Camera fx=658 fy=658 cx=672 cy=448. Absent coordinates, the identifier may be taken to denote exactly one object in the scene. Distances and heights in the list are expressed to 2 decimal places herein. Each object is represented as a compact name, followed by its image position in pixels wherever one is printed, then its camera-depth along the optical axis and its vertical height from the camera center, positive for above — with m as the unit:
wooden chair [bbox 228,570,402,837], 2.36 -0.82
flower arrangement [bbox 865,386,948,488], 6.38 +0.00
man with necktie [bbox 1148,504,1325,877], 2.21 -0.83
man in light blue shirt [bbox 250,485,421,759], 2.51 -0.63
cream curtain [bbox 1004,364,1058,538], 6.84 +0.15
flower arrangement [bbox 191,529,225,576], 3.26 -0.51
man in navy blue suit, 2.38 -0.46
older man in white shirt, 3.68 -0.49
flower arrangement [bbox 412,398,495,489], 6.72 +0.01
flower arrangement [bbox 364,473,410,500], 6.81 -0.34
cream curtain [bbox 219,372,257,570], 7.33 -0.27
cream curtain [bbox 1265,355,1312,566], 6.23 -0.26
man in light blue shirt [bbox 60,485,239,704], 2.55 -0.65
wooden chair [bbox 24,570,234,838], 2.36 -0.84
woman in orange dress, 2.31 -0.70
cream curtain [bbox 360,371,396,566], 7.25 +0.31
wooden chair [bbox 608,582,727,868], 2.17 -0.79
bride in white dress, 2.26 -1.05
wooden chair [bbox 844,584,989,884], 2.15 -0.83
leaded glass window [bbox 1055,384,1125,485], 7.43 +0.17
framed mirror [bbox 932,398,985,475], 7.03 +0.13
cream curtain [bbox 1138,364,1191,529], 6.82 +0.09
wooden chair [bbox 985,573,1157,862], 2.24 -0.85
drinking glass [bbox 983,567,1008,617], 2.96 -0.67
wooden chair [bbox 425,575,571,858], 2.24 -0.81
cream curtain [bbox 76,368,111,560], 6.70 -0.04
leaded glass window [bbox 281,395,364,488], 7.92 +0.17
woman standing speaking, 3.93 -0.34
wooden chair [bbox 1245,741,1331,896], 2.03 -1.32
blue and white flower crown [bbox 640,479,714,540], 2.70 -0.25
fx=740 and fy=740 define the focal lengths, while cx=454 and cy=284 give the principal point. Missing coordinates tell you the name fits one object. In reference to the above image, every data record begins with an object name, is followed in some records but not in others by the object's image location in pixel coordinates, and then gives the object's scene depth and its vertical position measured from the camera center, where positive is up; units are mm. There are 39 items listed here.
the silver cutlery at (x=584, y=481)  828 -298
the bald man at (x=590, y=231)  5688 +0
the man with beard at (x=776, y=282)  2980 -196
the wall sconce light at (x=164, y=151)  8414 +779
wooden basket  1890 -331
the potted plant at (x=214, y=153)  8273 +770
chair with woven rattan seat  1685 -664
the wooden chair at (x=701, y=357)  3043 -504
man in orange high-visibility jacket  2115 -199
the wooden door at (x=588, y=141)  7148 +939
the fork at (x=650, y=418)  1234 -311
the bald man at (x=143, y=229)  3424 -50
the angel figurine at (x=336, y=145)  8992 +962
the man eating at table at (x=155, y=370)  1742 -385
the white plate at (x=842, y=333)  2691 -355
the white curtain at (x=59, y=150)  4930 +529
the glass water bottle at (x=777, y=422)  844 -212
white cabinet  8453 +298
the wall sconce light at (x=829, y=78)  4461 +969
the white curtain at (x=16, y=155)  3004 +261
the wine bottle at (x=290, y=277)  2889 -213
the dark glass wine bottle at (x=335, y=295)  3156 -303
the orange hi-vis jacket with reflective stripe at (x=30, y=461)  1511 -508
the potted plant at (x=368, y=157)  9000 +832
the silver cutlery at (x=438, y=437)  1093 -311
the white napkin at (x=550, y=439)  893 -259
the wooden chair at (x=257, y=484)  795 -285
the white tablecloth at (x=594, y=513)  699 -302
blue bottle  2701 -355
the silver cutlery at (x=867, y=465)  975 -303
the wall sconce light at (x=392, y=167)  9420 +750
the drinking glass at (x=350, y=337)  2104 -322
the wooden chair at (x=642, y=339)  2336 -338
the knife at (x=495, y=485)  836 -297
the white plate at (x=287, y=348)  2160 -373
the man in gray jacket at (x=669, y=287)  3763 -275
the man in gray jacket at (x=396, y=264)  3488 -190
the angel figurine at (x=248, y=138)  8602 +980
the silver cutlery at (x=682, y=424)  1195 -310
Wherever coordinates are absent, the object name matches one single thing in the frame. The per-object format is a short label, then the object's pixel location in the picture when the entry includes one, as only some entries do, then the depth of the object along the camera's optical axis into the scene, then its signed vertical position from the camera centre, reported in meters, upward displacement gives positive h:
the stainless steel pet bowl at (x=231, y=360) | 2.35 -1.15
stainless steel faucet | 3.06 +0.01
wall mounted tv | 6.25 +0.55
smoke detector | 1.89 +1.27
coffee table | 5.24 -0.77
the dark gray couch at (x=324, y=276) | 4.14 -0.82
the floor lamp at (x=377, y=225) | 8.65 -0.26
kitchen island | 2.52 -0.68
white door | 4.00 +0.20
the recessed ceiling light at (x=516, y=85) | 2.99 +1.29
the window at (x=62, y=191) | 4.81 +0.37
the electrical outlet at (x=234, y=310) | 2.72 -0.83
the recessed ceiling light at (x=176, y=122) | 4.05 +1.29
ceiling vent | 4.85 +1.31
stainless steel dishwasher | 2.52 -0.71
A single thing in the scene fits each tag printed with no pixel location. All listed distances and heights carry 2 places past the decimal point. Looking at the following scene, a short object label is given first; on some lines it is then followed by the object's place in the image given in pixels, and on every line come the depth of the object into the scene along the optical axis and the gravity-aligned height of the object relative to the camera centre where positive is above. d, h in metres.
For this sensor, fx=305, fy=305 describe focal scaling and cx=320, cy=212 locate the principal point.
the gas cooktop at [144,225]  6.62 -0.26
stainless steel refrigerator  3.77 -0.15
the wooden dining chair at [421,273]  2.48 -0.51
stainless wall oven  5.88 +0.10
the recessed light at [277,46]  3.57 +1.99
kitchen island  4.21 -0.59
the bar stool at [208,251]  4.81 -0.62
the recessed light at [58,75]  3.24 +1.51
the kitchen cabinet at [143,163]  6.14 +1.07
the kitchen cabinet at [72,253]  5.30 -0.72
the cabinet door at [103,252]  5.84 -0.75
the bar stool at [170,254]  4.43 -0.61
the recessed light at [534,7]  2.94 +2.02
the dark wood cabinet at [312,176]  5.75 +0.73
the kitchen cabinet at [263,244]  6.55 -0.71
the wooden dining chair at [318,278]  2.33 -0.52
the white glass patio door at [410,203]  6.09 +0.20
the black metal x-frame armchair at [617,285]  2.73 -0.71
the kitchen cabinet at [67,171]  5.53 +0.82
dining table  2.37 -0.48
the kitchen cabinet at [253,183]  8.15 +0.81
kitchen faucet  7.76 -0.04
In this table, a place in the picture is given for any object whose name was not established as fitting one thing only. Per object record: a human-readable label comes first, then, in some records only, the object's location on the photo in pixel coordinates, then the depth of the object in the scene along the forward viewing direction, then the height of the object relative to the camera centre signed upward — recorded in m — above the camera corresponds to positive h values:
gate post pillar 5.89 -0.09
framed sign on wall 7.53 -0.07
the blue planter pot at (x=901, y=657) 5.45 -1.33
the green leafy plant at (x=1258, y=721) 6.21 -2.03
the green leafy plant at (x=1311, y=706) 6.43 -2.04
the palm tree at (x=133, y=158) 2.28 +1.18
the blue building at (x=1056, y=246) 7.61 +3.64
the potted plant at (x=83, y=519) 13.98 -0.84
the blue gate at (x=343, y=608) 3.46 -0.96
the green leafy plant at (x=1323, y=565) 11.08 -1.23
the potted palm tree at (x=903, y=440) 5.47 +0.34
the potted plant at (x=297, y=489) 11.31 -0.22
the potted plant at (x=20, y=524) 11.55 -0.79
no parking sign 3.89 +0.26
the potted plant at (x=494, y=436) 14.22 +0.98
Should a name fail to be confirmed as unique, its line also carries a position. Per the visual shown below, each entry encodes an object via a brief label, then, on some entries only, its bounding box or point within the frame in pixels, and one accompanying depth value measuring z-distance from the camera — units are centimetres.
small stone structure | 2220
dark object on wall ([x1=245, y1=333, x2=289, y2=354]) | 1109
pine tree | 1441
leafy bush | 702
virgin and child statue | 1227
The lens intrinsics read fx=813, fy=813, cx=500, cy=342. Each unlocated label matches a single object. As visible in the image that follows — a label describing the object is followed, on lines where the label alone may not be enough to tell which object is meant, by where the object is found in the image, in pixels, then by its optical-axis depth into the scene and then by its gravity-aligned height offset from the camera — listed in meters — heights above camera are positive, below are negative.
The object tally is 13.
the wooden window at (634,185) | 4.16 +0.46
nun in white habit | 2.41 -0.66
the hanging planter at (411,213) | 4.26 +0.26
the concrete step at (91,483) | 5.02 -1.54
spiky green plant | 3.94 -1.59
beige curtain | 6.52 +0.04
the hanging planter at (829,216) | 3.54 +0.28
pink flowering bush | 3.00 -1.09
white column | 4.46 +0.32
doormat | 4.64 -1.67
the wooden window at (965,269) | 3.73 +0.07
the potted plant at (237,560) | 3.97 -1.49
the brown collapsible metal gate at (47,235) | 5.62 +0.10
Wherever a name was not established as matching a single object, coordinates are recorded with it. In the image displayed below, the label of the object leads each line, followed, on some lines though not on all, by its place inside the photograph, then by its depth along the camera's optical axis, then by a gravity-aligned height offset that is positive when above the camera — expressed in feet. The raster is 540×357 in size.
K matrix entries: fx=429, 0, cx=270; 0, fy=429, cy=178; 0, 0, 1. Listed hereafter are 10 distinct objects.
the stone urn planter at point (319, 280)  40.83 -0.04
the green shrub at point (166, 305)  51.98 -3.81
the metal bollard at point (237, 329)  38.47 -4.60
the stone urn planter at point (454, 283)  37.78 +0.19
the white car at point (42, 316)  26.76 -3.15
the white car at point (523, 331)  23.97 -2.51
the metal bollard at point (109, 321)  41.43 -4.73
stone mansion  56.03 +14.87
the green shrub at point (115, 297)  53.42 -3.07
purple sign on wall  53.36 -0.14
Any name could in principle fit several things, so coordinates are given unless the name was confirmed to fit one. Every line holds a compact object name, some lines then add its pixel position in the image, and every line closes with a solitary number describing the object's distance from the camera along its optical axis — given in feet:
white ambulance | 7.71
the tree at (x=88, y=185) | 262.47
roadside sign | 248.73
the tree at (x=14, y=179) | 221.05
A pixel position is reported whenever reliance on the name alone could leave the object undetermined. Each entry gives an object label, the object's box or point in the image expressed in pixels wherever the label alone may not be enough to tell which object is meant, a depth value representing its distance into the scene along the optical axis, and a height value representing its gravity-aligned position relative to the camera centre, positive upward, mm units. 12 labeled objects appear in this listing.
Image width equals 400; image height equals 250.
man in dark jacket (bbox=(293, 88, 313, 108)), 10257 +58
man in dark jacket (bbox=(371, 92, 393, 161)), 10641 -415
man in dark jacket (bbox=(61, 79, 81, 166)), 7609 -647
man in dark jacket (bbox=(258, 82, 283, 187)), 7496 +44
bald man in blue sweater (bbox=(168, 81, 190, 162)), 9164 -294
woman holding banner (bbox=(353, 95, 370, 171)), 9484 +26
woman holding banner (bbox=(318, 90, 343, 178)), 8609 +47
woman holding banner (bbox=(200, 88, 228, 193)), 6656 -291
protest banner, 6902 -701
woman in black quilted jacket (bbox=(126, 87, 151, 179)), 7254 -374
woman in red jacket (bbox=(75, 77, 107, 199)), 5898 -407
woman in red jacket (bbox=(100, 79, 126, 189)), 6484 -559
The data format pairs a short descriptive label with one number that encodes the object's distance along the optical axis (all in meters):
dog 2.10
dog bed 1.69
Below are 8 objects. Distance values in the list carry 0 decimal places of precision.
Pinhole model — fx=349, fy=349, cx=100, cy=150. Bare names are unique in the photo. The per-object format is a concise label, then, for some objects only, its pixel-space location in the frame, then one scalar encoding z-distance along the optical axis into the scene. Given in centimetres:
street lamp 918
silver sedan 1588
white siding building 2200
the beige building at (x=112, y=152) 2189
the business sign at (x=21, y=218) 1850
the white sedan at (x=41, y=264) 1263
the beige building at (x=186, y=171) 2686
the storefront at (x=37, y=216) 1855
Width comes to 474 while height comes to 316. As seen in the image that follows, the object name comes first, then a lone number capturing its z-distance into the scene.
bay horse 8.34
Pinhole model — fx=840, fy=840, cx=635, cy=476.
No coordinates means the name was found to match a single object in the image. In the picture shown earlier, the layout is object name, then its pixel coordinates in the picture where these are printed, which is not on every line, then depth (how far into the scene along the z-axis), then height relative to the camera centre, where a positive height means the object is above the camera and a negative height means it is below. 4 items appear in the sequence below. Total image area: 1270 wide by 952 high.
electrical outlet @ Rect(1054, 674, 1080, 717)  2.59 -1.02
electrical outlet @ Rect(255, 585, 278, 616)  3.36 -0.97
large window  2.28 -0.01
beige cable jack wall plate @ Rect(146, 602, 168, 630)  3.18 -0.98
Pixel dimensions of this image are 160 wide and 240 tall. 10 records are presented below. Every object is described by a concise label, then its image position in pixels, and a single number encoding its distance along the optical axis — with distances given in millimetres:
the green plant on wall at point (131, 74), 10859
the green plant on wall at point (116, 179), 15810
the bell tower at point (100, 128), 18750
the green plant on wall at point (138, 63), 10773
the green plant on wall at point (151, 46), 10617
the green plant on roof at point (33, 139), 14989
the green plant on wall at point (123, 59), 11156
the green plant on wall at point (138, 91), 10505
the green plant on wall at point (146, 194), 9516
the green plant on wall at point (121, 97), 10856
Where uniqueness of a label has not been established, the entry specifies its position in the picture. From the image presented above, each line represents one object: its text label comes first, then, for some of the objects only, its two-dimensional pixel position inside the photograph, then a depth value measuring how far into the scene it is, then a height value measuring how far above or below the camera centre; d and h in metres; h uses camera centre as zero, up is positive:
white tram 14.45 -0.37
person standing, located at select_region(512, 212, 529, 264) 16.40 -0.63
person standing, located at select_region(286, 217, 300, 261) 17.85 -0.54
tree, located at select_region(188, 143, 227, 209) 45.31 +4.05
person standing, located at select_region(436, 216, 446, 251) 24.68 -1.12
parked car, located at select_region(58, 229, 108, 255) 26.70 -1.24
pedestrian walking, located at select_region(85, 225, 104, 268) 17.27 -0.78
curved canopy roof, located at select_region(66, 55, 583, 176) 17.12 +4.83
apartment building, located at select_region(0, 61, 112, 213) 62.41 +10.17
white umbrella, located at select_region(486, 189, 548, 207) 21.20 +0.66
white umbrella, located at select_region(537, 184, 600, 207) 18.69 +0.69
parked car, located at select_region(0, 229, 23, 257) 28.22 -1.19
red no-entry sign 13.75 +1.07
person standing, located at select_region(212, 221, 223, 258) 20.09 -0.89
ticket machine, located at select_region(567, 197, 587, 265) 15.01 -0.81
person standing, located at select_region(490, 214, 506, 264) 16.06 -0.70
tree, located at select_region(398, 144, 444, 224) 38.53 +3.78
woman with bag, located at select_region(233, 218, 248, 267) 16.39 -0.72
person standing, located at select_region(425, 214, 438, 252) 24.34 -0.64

------------------------------------------------------------------------

_ABOUT THIS EXERCISE_.
Write out, from the lines above, only those from the line with "the green plant on wall at point (138, 63), 10773" to the line with "tree, located at select_region(188, 143, 227, 209)", exactly as given, including the first and the last.

_WRITTEN RESPONSE_.
the green plant on wall at point (138, 63), 10773
the green plant on wall at point (151, 46), 10617
the green plant on roof at point (33, 139), 14989
the green plant on wall at point (123, 59), 11156
the green plant on wall at point (138, 91), 10505
the green plant on wall at point (146, 194), 9516
the green plant on wall at point (121, 97), 10856
Where uniqueness of a label has not been established, the entry specifies its position in the picture. From the image presented above, each line represents one object: its text label comes first, then, for some of the objects only, its two-dimensional pixel position inside the photograph, then a depth value measuring how far into the scene it is, then a height value measuring how far above or below the camera centre; d and h in metres; h uses camera centre as zero, up is positive:
white tram 14.45 -0.37
person standing, located at select_region(512, 212, 529, 264) 16.40 -0.63
person standing, located at select_region(286, 217, 300, 261) 17.85 -0.54
tree, located at select_region(188, 143, 227, 209) 45.31 +4.05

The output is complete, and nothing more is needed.